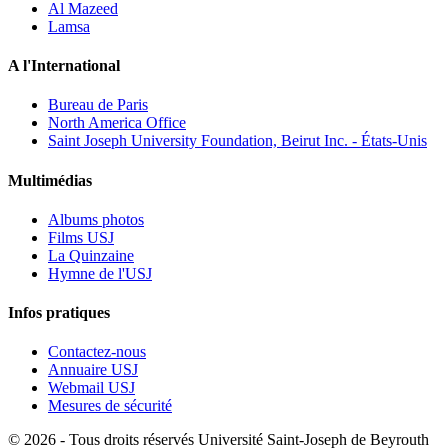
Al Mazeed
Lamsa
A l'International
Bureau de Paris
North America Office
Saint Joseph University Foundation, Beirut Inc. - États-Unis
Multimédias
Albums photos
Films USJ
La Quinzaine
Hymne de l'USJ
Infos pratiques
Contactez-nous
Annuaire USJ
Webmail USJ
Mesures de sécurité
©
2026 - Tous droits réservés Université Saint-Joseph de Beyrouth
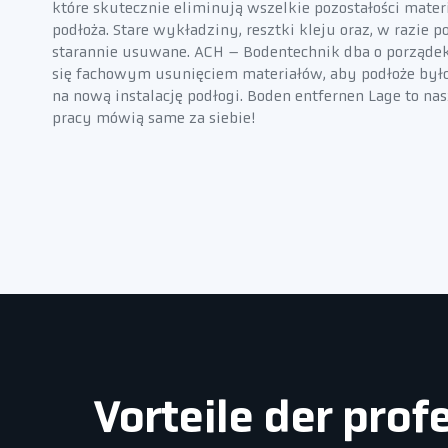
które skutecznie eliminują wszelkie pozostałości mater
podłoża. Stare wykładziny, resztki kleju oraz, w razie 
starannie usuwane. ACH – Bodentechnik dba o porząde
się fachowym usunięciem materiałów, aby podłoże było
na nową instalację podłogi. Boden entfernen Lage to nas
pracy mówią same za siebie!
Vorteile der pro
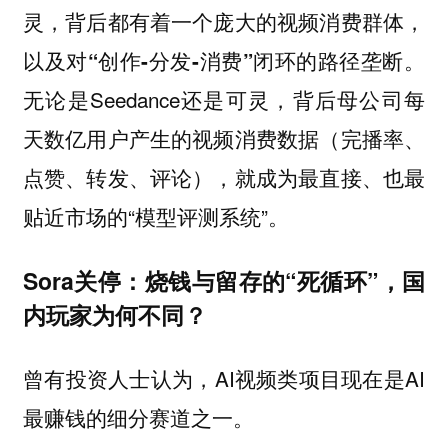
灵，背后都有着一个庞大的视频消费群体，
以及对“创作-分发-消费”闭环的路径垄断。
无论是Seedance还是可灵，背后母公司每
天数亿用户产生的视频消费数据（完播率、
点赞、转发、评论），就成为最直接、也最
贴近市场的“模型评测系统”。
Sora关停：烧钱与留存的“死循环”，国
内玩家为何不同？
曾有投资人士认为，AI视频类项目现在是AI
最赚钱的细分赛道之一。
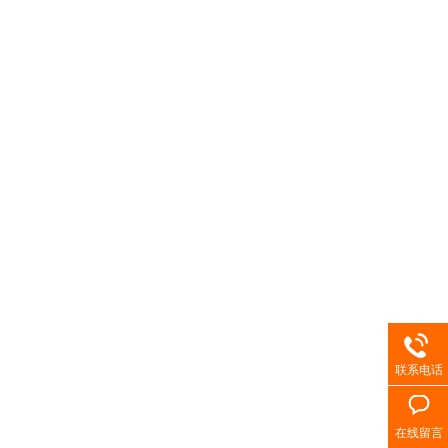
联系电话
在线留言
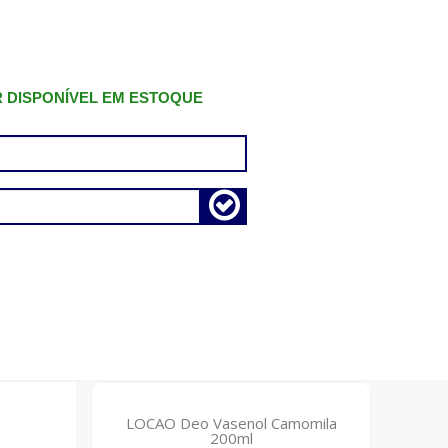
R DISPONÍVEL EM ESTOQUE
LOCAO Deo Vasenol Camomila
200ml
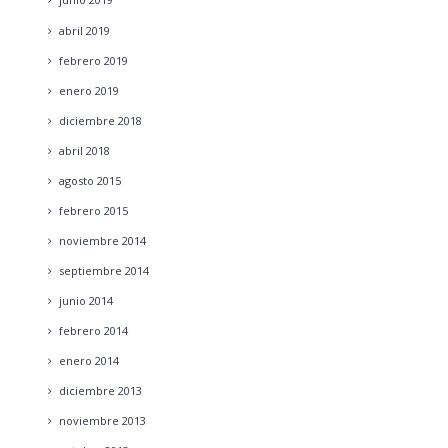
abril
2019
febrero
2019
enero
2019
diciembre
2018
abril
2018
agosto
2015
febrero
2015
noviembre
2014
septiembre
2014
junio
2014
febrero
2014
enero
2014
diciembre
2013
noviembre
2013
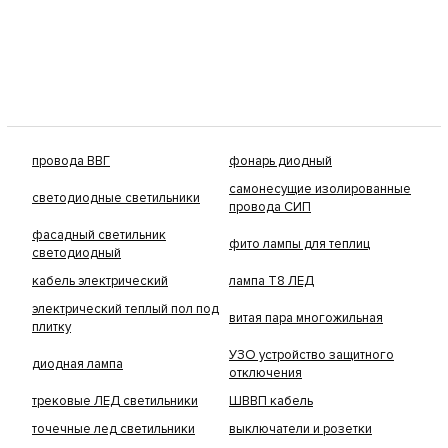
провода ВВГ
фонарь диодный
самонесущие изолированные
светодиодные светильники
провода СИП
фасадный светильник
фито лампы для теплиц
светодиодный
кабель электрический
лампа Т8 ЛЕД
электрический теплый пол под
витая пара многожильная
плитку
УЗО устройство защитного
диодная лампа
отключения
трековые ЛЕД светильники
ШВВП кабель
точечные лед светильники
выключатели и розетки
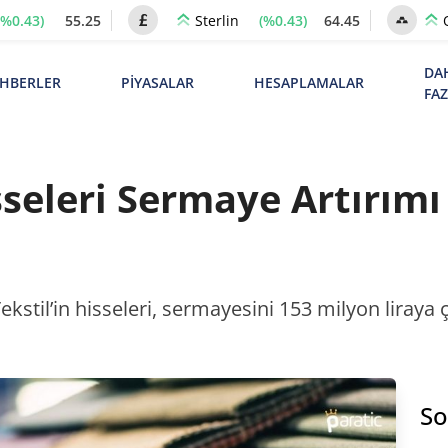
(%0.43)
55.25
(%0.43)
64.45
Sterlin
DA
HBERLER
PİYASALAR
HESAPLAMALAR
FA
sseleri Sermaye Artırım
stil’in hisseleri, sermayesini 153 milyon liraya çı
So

...

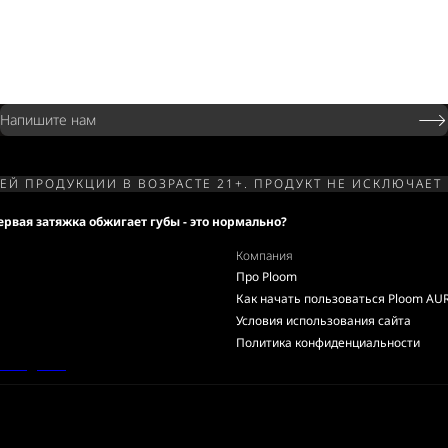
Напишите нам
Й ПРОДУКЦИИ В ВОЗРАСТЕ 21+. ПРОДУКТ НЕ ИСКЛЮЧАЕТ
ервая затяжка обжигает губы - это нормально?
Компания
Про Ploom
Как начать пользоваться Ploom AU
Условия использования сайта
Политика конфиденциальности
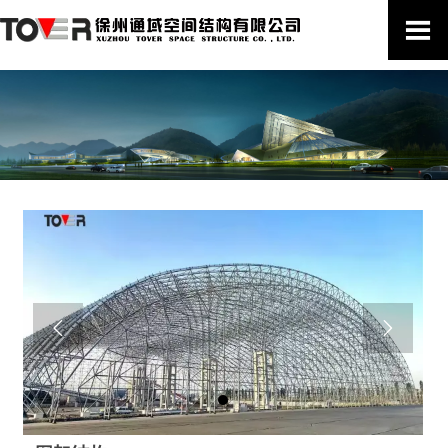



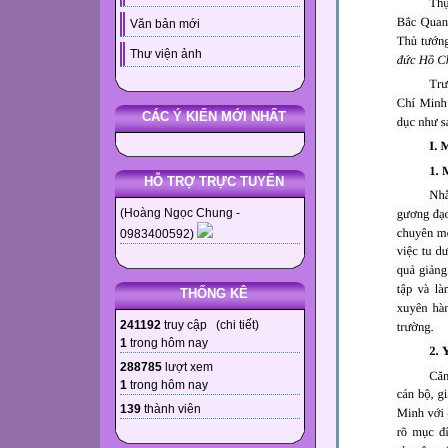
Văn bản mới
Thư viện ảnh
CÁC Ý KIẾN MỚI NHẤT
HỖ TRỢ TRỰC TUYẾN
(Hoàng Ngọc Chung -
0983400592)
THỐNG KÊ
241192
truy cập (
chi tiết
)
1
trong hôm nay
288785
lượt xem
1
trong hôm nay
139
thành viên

---

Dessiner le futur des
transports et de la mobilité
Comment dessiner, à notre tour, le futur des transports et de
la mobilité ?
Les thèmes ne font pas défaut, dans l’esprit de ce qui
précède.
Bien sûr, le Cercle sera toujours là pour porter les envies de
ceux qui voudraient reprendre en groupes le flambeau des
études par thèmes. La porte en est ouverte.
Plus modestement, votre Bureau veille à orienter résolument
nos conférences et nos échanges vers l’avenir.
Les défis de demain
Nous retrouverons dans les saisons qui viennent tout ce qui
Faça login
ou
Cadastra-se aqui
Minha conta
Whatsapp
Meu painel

- [What the task asks]: The word to find is "mobilité". Copy every line of the records that holds it.

- [Reply]:
transports et de la mobilité
la mobilité ?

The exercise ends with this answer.